Nmap Development mailing list archives

Re: Updater Investigation


From: David Fifield <david () bamsoftware com>
Date: Tue, 21 Jun 2011 09:47:53 -0700

On Thu, Jun 16, 2011 at 05:32:32PM -0500, Ron wrote:
On Tue, 7 Jun 2011 17:00:17 -0700 Fyodor <fyodor () insecure org> wrote:
On Thu, Jun 02, 2011 at 01:45:31PM -0700, Colin L. Rice wrote:
David asked me to investigate more potential updating solutions
with regards to writing an auto-updater for nmap.

Thanks Colin.  I'm not sure of this, but I'm starting to think we
might want a hybrid approach between
just-updating-platform-independent-files and updating the binaries.
For example, one option is for the updater to do the following:
[...]

Of course there is the question of what platform-independent files we
should provide.  One option is to include the latest versions in svn,
but that might be too bleeding-edge for some.  Another option is to
maintain a tag/branch in SVN.  It could get bumped forward on an
automated fashion.  Maybe a new file change could be tagged after
there are no further changes to the affected file(s) in 24 hours.  And
we could do it manually if we really badly wanted to push an awesome
new script or change into the update stream.

I'm not 100% convinced this is the right approach, but I wanted to at
least put it into writing as one option.
I think this is the right approach as well. I was going to suggest the same thing. 

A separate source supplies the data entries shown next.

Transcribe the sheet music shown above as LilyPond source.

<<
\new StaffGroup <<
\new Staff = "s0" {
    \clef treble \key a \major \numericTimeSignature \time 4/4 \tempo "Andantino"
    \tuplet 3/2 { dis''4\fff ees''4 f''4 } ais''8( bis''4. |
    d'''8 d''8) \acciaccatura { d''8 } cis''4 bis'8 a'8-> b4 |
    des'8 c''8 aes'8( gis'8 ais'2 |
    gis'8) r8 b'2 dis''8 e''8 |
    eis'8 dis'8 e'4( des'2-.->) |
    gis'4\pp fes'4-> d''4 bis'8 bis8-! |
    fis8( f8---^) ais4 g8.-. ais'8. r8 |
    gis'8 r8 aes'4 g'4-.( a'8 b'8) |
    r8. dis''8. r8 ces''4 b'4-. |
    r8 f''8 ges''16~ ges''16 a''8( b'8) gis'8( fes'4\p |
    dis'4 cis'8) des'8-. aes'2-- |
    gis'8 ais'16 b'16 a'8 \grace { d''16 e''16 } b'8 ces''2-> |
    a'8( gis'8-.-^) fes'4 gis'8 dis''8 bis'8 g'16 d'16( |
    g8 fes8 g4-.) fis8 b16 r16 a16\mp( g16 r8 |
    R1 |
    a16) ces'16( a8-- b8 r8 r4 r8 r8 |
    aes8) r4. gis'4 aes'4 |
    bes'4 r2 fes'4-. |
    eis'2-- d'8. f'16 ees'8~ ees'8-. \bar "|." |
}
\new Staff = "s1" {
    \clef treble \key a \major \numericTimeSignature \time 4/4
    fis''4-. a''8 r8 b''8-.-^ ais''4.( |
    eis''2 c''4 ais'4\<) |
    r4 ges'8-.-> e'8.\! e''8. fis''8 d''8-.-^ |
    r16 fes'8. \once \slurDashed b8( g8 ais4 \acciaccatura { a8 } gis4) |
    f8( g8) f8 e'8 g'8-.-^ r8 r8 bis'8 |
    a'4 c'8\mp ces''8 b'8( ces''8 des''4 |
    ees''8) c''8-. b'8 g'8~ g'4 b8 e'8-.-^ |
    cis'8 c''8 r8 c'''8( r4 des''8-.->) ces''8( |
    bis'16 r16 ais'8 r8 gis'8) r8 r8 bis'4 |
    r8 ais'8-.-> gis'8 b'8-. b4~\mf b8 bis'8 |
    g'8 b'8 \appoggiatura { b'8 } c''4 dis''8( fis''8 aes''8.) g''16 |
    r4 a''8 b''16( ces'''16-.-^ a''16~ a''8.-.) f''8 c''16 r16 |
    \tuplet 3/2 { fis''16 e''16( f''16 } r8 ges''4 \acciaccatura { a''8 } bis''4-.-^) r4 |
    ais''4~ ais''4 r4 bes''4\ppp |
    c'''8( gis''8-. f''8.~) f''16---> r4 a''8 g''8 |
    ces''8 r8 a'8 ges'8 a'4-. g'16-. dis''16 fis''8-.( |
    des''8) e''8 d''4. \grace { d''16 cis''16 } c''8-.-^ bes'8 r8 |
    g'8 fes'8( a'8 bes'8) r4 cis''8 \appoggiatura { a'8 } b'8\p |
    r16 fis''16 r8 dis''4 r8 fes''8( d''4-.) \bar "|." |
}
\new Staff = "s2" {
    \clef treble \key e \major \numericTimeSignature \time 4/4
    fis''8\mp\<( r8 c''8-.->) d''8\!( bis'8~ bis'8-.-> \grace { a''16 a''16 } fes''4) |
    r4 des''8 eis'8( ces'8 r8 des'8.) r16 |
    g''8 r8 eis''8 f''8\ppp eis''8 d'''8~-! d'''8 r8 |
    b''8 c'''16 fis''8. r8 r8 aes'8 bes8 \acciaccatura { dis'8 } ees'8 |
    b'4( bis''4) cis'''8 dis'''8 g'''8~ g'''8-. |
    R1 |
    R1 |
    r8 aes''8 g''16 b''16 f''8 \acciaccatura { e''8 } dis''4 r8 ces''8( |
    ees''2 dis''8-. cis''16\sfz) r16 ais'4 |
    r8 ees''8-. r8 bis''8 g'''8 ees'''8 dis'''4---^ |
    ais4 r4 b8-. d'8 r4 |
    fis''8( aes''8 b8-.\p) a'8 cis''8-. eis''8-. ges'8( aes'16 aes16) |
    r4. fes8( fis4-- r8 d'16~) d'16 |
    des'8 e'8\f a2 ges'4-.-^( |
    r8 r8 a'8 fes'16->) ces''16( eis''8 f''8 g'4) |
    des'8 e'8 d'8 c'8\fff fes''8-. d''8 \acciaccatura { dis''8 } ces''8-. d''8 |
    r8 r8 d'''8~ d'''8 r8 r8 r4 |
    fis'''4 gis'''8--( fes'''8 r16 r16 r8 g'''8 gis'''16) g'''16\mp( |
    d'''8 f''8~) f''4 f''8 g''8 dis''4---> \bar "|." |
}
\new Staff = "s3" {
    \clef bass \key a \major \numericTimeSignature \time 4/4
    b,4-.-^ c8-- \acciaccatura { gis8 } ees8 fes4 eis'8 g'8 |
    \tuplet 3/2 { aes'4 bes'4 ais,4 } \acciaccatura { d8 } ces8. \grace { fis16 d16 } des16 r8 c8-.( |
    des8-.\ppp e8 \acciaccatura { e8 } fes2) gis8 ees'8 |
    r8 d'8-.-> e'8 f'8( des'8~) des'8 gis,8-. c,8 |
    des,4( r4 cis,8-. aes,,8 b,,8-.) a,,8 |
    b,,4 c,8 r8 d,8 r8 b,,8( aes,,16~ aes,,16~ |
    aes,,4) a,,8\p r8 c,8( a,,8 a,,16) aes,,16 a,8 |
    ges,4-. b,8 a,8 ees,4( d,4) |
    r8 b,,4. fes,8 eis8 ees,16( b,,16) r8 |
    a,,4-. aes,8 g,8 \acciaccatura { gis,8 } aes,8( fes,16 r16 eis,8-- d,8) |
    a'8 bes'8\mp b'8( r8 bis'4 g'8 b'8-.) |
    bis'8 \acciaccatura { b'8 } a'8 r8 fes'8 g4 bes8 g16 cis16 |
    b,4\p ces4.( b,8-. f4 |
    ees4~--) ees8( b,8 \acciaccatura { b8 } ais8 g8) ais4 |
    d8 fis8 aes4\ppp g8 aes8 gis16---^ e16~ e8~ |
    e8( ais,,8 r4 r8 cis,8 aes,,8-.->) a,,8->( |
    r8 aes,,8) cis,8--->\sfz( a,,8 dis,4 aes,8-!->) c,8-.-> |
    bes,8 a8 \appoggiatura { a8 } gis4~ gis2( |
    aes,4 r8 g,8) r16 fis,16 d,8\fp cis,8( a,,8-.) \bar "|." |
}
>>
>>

One big advantage is that this is compatible with the various Linux
packaging systems that maintain the binaries, and can also be
potentially compatible with Windows/Mac auto-updaters since you aren't
changing the binary files - you're leaving those up to the user to
change on their own. That's a good thing, I think. You're getting the
scripts - which, by design, change quickly - and leaving the core -
which, by design, should be stable and only change periodically. 

I don't see how excluding binaries is any more compatible. Linux
packaging owns the non-binary files too. Maybe you mean that we set up a
reserved (initially empty) directory for updated files, that would be
explicitly outside the scope of other package management?